**Dataset**

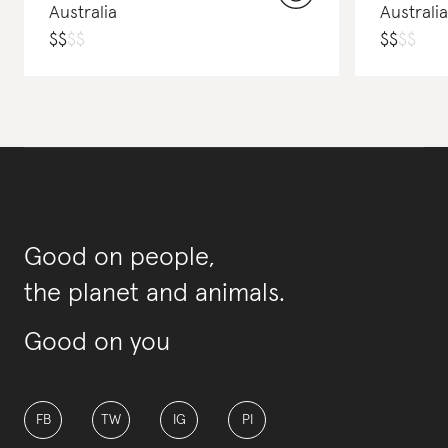
Australia
Australia
$
$
$
$
$
$
$
$
Good on people,
the planet and animals.
Good on you
FB
TW
IG
PI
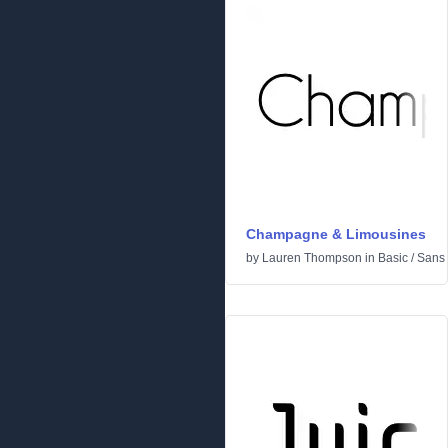
Champagne & Limousines
by
Lauren Thompson
in
Basic
/
Sans 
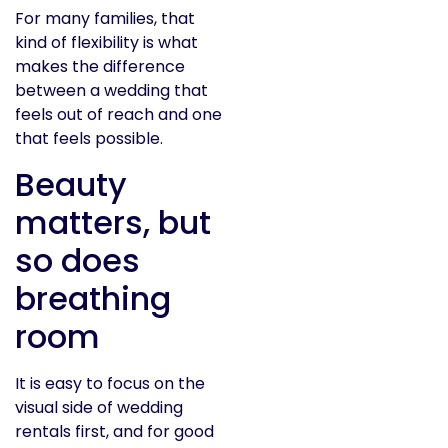
For many families, that
kind of flexibility is what
makes the difference
between a wedding that
feels out of reach and one
that feels possible.
Beauty
matters, but
so does
breathing
room
It is easy to focus on the
visual side of wedding
rentals first, and for good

**Task instructions**
Reproduce every line of text from the records above verbatim, in order, and leave out the pictures.

**The completed task**
Australia
Australia
$
$
$
$
$
$
$
$
Good on people,
the planet and animals.
Good on you
FB
TW
IG
PI
Champagne & Limousines
by
Lauren Thompson
in
Basic
/
Sans 
For many families, that
kind of flexibility is what
makes the difference
between a wedding that
feels out of reach and one
that feels possible.
Beauty
matters, but
so does
breathing
room
It is easy to focus on the
visual side of wedding
rentals first, and for good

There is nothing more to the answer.